I think if you can make an animal in the zoo appear to be in the wild, then +10 points for you, and let the viewer put that animal where ever they want in their mind. If they look at it and feel as though it had to be shot from a bush in Africa, then so be it. 
A lion in the zoo is still wild, it is still alive, and still will eat your face off if given the opportunity. His surroundings have changed of course, and anything you can do to make it appear more "natural" the better towards recreating a legitimate wildlife shot.


----------



## LaFoto (Apr 3, 2010)

Well, ok.
But I still think it is fair to openly say "So-and-so park" instead of implying this was taken in the wild. Look up the Photo Themes, I only just added photos to the Theme-thread "A visit to the zoo", and ... well ... feel those might have been in the wild or not...


----------



## Phranquey (Apr 3, 2010)

Dominantly said:


> I think if you can make an animal in the zoo appear to be in the wild, then +10 points for you


 


LaFoto said:


> Well, ok.
> But I still think it is fair to openly say "So-and-so park" instead of implying this was taken in the wild. Look up the Photo Themes, I only just added photos to the Theme-thread "A visit to the zoo", and ... well ... feel those might have been in the wild or not...


 
This was my point exactly. When I go to a zoo, my whole point is to take photos that don't look like they were taken at a zoo, but I don't go around saying "I went to India, sat in the Himalayan mountains for a month, and took these great shots of this tiger..." I fully disclose where they were shot.  I guess this is just a point of principle on my part.


----------



## Dominantly (Apr 3, 2010)

I'll make one more comment on the subject.
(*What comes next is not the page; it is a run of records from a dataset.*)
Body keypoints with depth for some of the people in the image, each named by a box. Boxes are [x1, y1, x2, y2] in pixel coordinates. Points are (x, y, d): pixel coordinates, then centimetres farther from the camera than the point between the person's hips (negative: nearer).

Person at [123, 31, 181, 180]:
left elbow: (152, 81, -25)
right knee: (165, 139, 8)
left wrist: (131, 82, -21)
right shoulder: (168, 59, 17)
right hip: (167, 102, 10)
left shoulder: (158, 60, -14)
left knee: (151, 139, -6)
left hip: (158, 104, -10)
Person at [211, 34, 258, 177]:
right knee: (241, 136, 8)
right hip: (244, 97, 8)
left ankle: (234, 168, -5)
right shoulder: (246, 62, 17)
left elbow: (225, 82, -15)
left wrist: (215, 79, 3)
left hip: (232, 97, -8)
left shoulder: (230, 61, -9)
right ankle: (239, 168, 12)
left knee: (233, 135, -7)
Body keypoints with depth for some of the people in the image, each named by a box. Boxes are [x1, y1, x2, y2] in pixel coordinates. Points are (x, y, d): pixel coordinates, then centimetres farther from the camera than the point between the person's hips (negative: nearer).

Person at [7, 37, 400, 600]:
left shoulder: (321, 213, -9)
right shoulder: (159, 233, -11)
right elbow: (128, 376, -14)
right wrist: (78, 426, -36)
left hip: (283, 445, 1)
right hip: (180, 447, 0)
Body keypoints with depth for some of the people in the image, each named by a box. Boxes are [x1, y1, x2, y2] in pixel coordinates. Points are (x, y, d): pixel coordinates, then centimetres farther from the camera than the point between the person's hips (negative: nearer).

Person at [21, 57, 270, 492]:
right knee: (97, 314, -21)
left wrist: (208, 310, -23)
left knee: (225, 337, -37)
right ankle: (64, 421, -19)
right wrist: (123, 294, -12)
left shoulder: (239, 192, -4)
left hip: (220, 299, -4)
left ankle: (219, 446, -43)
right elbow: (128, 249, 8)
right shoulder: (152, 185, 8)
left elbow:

You as the artist taking the photo, are creating something you hope to spark emotion with the viewer. Whatever illusions you create should be taken however the viewer sees them.
If I was posting something like that online I wouldn't make the caption "just a lion in a zoo".

I also at the same time wouldn't lie if I was directly asked.


----------



## Phranquey (Apr 3, 2010)

Dominantly said:


> I also at the same time wouldn't lie if I was directly asked.


 

Fair enough...  :thumbup:


----------